Material shown below:

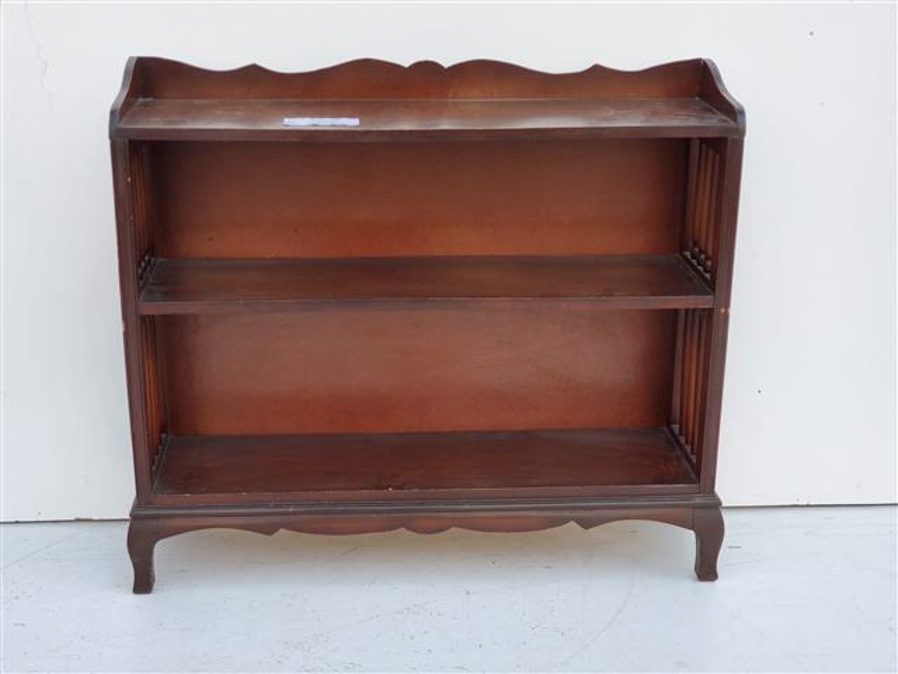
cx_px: 449
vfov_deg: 28.0
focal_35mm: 52
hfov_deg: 36.8
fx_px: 1349
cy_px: 337
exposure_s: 1/120
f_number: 2.4
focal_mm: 6
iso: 64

End of Material shown.

=== Exercise ===
Each line above should be output exactly, apart from the pictures.

=== Answer to this problem ===
cx_px: 449
vfov_deg: 28.0
focal_35mm: 52
hfov_deg: 36.8
fx_px: 1349
cy_px: 337
exposure_s: 1/120
f_number: 2.4
focal_mm: 6
iso: 64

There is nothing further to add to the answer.